We read back in Matthew 26, that the night Jesus was betrayed to His crucifixion, He had celebrated the Passover with His disciples. The Passover meal was a symbol of Jesus’ death on the cross. The Passover lamb covered the people and freed them from slavery just as the shed blood of the Lamb of God does for us. Jesus was arrested that night and crucified the next day which was a Friday and the first day of the Feast of Unleavened Bread. He spent Friday and Saturday in the grave, and then resurrected on the third day—which was the day of the feast of Firstfruits—on Sunday which was “the first day of the week.”

The very first time we hear the phrase “the first day”” is back in Genesis 1:5 at the very beginning of the creation week. The author wants us to see Jesus as the new Adam. Adam was the firstborn of the Old Creation, and Jesus, having buried the curse of sin and death of the Old Creation that came through Adam, steps out of the grave on the first day of the week and becomes the firstborn of the New Creation. We read the same account in John 20, and it is after this New Creation has begun that Jesus appears to His disciples and “He breathed on them and said, ‘receive the Holy Spirit.’” When God created humans, they did not live until God “breathed the breath of life into man’s nostrils,” and now at the onset of the New Creation, Jesus is breathing the Holy Spirit upon those who believe in Him to give them the life that only comes from from the Spirit of God. Also, the Bible tells us in 1 Corinthians 15:20 that Jesus Christ is the “firstfruits” of the dead. Just as the feast of Firstfruits is anticipation of a greater harvest at the end of the year, the resurrection of Jesus Christ is the first of many who will come to live in resurrection life through faith in Him, and of those who will be raised again with Him at the end of the ages.

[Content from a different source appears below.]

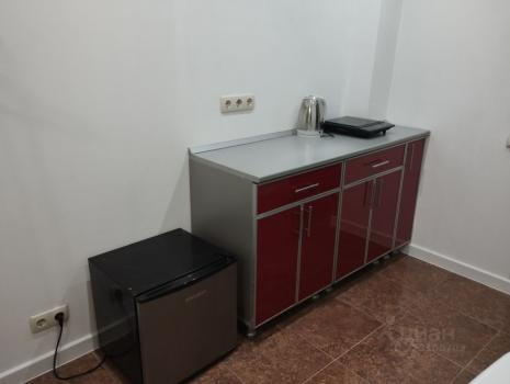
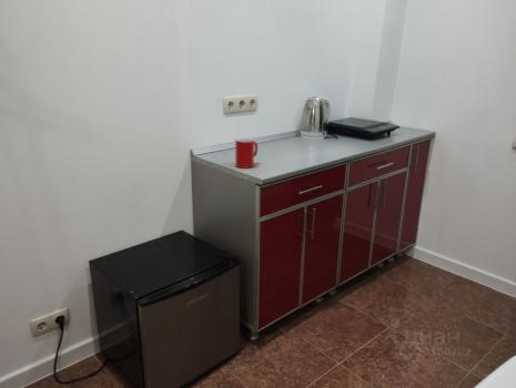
+ cup [234,137,259,170]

The “first day of the week” offers new life and new hope for all who would come to Jesus to partake of the awesome resurrecting life that He offers freely. In Jesus, God has made all things new, He has reversed the curse of the Old Creation (Genesis 3:17-19), and brought us eternal blessing through Him who “became a curse for us,” (Galatians 3:13). There is deliverance from sin in Jesus’ death, but there is power for new life in His resurrection—and that power is available for me and you right now. Let’s live everyday in the very power that is able to reverse what was a curse for us!